Token reduction: Hilbert-based neighbor-preserving NAP+MAT achieves 30–50% FLOPs reduction with <0.5–2.5% top-1 drop, surpassing EViT, ToMe, DiffRate (Li et al., 28 Dec 2025).
Dilated Neighborhood Expansion: For fixed window size, increasing dilation grows receptive field and yields +0.3–0.5% accuracy improvements at no extra cost (Manzari et al., 19 Feb 2025, Hassani et al., 2022).
Graph node/classification: LargeGT achieves 3x speedup and up to +16.8% improvement over strong GNN/transformer baselines on large-scale OGB datasets (Dwivedi et al., 2023).
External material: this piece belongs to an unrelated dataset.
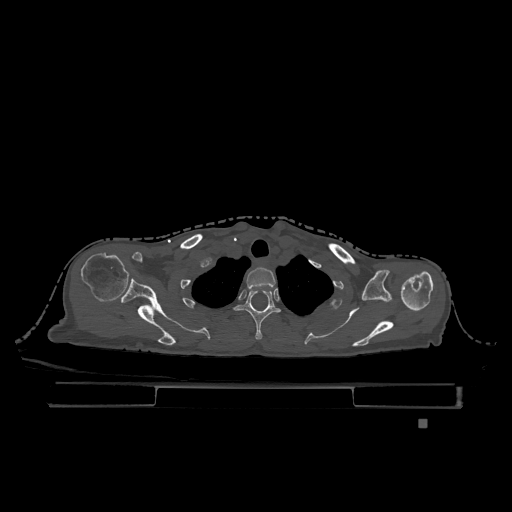
CT including the spine, one axial slice. Position 968 of 1317 along the scan axis. Bone window (W 1800 / L 400 HU). 0.5 mm slice thickness. 512 × 512 image matrix, field of view 500 × 500 mm. Patient: female, 74 years. From the clinical record (not read from this slice): primary cancer: lung.
Outlined on this slice (semi-automatically segmented with operator editing):
- T1 vertebra: box from (x=246, y=267) to (x=276, y=289) px
- T2 vertebra: (x=234, y=290)–(x=281, y=340)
NAGphormer achieves comparable or superior accuracy to both full and scalable GNNs, with O( $n K^2$ ) complexity (Chen et al., 2023).
NLP: Full local-only restriction in machine translation yields BLEU drops ≤0.14 and, in some cases, improvements, with nearly halved parameter counts (Pande et al., 2020).
Block-adaptive methods: NABLA enables $>$ 80% attention sparsity and nearly identical CLIP and VBench scores relative to dense baselines in video diffusion transformers (Mikhailov et al., 17 Jul 2025).
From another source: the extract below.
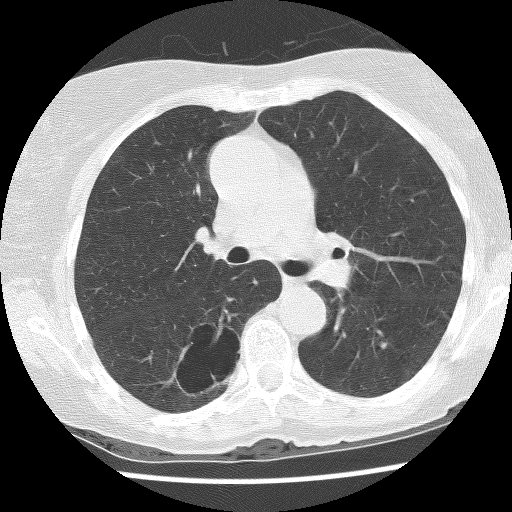
Low-dose screening chest CT, axial slice; baseline screening round; lung window (W 1500 / L -600 HU); 120 kVp; slice 51 of 136 in the series; 512 × 512 image matrix, field of view 300 × 300 mm. Female participant, aged 69 years at enrolment. Former smoker at enrolment.
Lesion marked by an expert reader, box from (x=160, y=320) to (x=246, y=395) px. The screening reader recorded 2 non-calcified nodules or masses ≥4 mm on this exam (right lower lobe, right lower lobe); which of them this box marks is not recorded. Later outcome: lung cancer diagnosed 288 days after this screen — non-small cell carcinoma, right lower lobe, poorly differentiated (G3), stage IB (AJCC 6th edition), 36 mm at pathology.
6. Architectural and Theoretical Implications

Neighborhood-restricted designs offer several significant theoretical and practical advantages:

Strict local inductive bias: Sliding-window and neighborhood-based attention mimic convolutional localness while allowing flexible receptive field expansion through stacking, dilation, or block adaptation.
Translational equivariance: Pixelwise neighborhood attention (not blockwise) preserves equivariance, which is broken in chunked or globally-addressed models (Hassani et al., 2022).
Context preservation and focus: Neighbor-aware token reduction prevents fragmentation of local context under aggressive pruning/merging regimes (Li et al., 28 Dec 2025).
Expressive power: For graphs, neighborhood-restricted higher-order transformers can match (and, when designed carefully, even surpass) the Weisfeiler-Lehman hierarchy in distinguishing non-isomorphic graphs (Zhou et al., 2024).
Parameter/computation trade-off: Layerwise and headwise parameter sharing among local heads can halve or more the number of learnable parameters with only marginal accuracy reduction (Pande et al., 2020).
Scalability: Algorithms exploiting local or blockwise restriction easily scale to hundreds of millions of nodes or pixels, a regime unreachable for all-pairs attention.
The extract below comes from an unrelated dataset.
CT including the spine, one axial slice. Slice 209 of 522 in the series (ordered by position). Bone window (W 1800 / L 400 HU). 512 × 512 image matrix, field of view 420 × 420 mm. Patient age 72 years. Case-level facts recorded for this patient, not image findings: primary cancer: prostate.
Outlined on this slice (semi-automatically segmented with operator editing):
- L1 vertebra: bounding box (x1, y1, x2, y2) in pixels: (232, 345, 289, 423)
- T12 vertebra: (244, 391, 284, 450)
7. Open Questions and Research Directions

Key ongoing and future areas of exploration include:

Dynamic neighborhood selection: Learning or adapting the size, shape, or dilation of attention neighborhoods per input or per-stage, as well as per-token adaptive fusion of local and global kernels (Li et al., 2022, Li et al., 28 Dec 2025).
Space-filling curve reordering: Systematic comparison of locality preservation and context aggregation under different space-filling curves (Hilbert, Peano, Morton) for token reduction (Li et al., 28 Dec 2025).
Theoretical locality guarantees: Characterization of distortion and limit behavior for sequence-based proxies of multidimensional adjacency, such as Hilbert curve reordering.
Block-wise versus pixelwise/locality preservation: Tension between computational efficiency (favoring blockwise summarization) and spatial consistency (preserved under sliding window/pixelwise schemes).
Generalization to additional modalities: Applications in dense prediction for biomedical, spatio-temporal, and geospatial data, as well as video, text, and large-scale relational graphs.
Parameter sharing/factorization strategies: Further reduction in model size via tied weights across heads/layers, particularly in heavily locality-biased models (Pande et al., 2020).
Expressive power for graph transformers: Exploration of the border between locally sparse and globally expressive graph transformers, and how neighborhood restriction can be adapted to graph motif structure beyond simple hops (Zhou et al., 2024).

Neighborhood-restricted Transformers represent a central architectural scientific frontier, allowing efficient, locality-preserving, and expressive modeling in tasks and modalities where local context, scalability, and structure-aware representations are imperative.